Here is an example code of how to use it as from two perspectives:
// Straightforward approach
caser := cases.Title(language.BrazilianPortuguese)
titleStr := caser.String(str)
// Transformer interface aware approach
src := []byte(s)
dest := []byte(s) // dest can also be `dest := src`
caser := cases.Title(language.BrazilianPortuguese)
_, _, err := caser.Transform(dest, src, true)
Make sure to take a look on the transform.Transformer.Transform and cases.Caser in order to understand what each parameter and return values mean, as well as the tool's limitations. For example:
A Caser may be stateful and should therefore not be shared between goroutines.
Regarding what language
to use, you should be aware of their difference in the results, besides that, you should be fine with any choice. Here is a copy from 煎鱼's summary on the differences that cleared it for me:
Go Playground: https://go.dev/play/p/xp59r1BkC9L
func main() {
src := []string{
"hello world!",
"i with dot",
"'n ijsberg",
"here comes O'Brian",
}
for _, c := range []cases.Caser{
cases.Lower(language.Und),
cases.Upper(language.Turkish),
cases.Title(language.Dutch),
cases.Title(language.Und, cases.NoLower),
} {
fmt.Println()
for _, s := range src {
fmt.Println(c.String(s))
}
}
}
With the following output
hello world!
i with dot
'n ijsberg
here comes o'brian
HELLO WORLD!
İ WİTH DOT
'N İJSBERG
HERE COMES O'BRİAN
Hello World!
I With Dot
'n IJsberg
Here Comes O'brian
Hello World!
I With Dot
'N Ijsberg
Here Comes O'Brian
So far it was like
strings.Title()
was usingUnd
orEnglish
?
strings.Title()
works based on ASCII, where cases.Title()

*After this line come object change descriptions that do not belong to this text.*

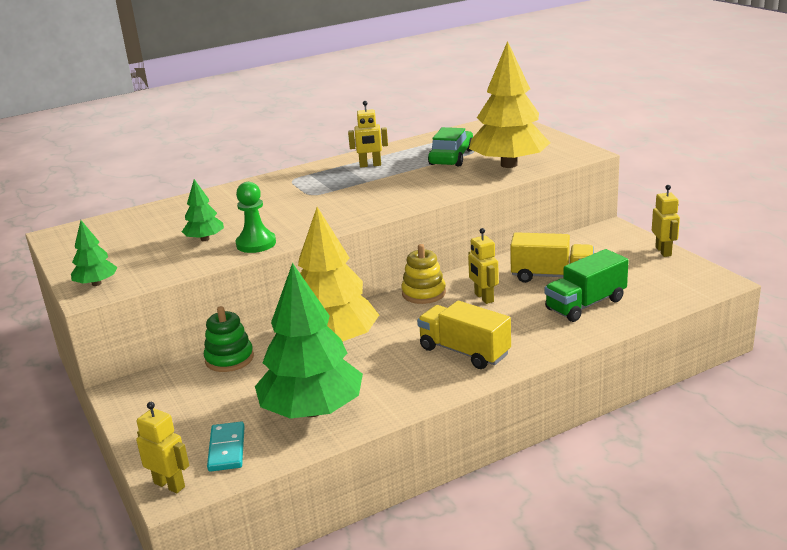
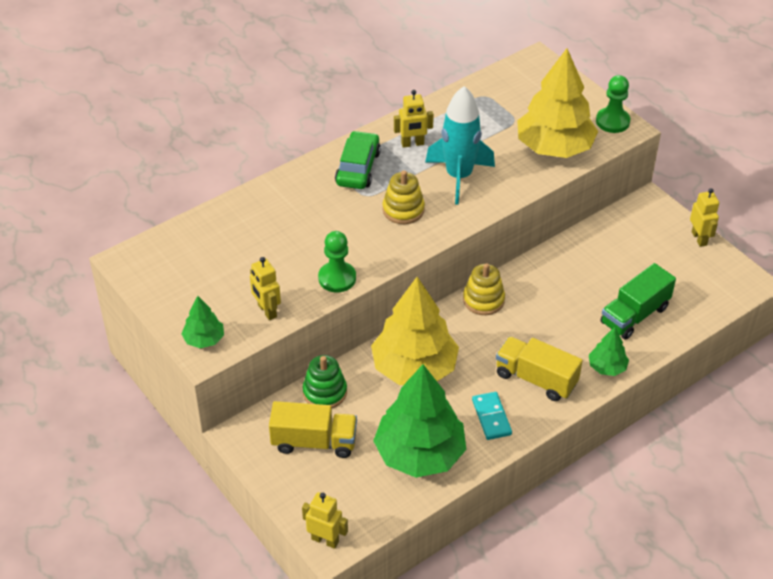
camera: 10 degrees left, 20 degrees up
green tree [182,179,224,241] -> green tree moved to [589,327,629,376]
turquoise domino [207,422,245,472] -> turquoise domino moved to [472,392,512,440]
green car [428,127,473,167] -> green car moved to [335,131,381,189]
yellow robot [468,228,499,304] -> yellow robot moved to [250,257,281,320]
yellow truck [510,232,594,283] -> yellow truck moved to [269,401,357,458]
none -> yellow stacking toy [382,171,425,224]
none -> turquoise rocket [425,86,495,205]
none -> green pawn [596,75,630,133]

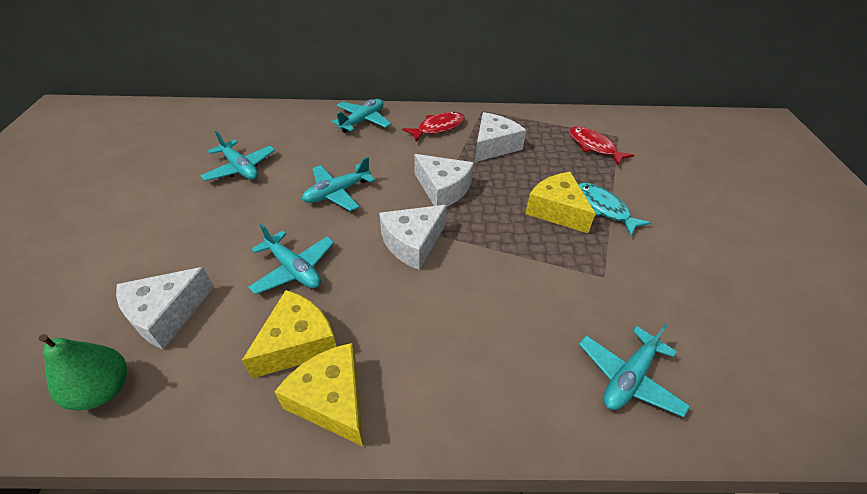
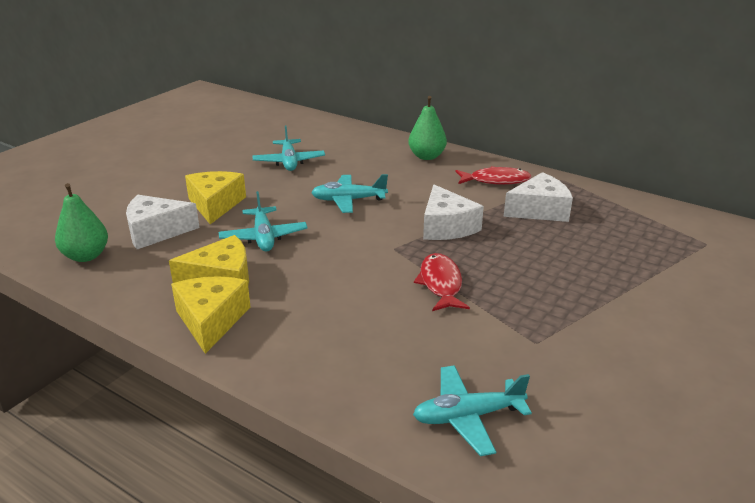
camera: 35 degrees right, 15 degrees down
turquoise plane [331,99,391,133] -> green pear [408,96,447,160]
white cheese [379,205,447,270] -> none
yellow cheese [525,172,596,233] -> yellow cheese moved to [185,171,246,224]
red fish [569,126,634,166] -> red fish moved to [414,253,470,311]
turquoise fish [578,183,651,236] -> none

works based on Unicode, there is no way to get the exact same behavior.
Should I use language.English or language.AmericanEnglish or other?
language.English
, language.AmericanEnglish
and language.Und
all seem to have the same Title rules. Using any of them should get you the closest to the original strings.Title()
behavior as you are going to get.
The whole point of using this package with Unicode support is that it is objectively more correct. So pick a tag appropriate for your users.